Saved entries:

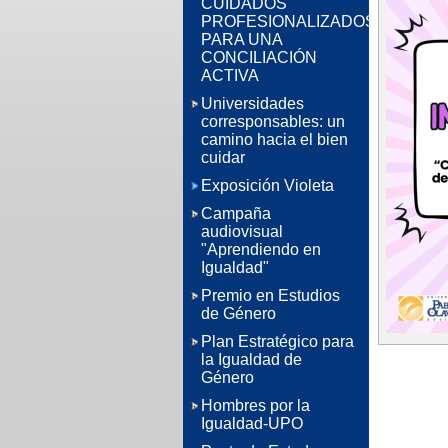
CUIDADOS
PROFESIONALIZADOS
PARA UNA
CONCILIACIÓN
ACTIVA
Universidades
corresponsables: un
camino hacia el bien
cuidar
Exposición Violeta
Campaña
audiovisual
"Aprendiendo en
Igualdad"
Premio en Estudios
de Género
Plan Estratégico para
la Igualdad de
Género
Hombres por la
Igualdad-UPO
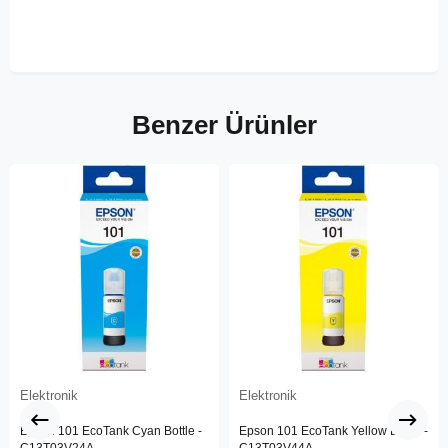
Benzer Ürünler
Elektronik
Elektronik
Epson 101 EcoTank Cyan Bottle -
Epson 101 EcoTank Yellow Bottle -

**Exercise directions**
Copy the data word for word. Pictures do not go in the copy.

**Result for this exercise**
CUIDADOS
PROFESIONALIZADOS
PARA UNA
CONCILIACIÓN
ACTIVA
Universidades
corresponsables: un
camino hacia el bien
cuidar
Exposición Violeta
Campaña
audiovisual
"Aprendiendo en
Igualdad"
Premio en Estudios
de Género
Plan Estratégico para
la Igualdad de
Género
Hombres por la
Igualdad-UPO
Benzer Ürünler
Elektronik
Elektronik
Epson 101 EcoTank Cyan Bottle -
Epson 101 EcoTank Yellow Bottle -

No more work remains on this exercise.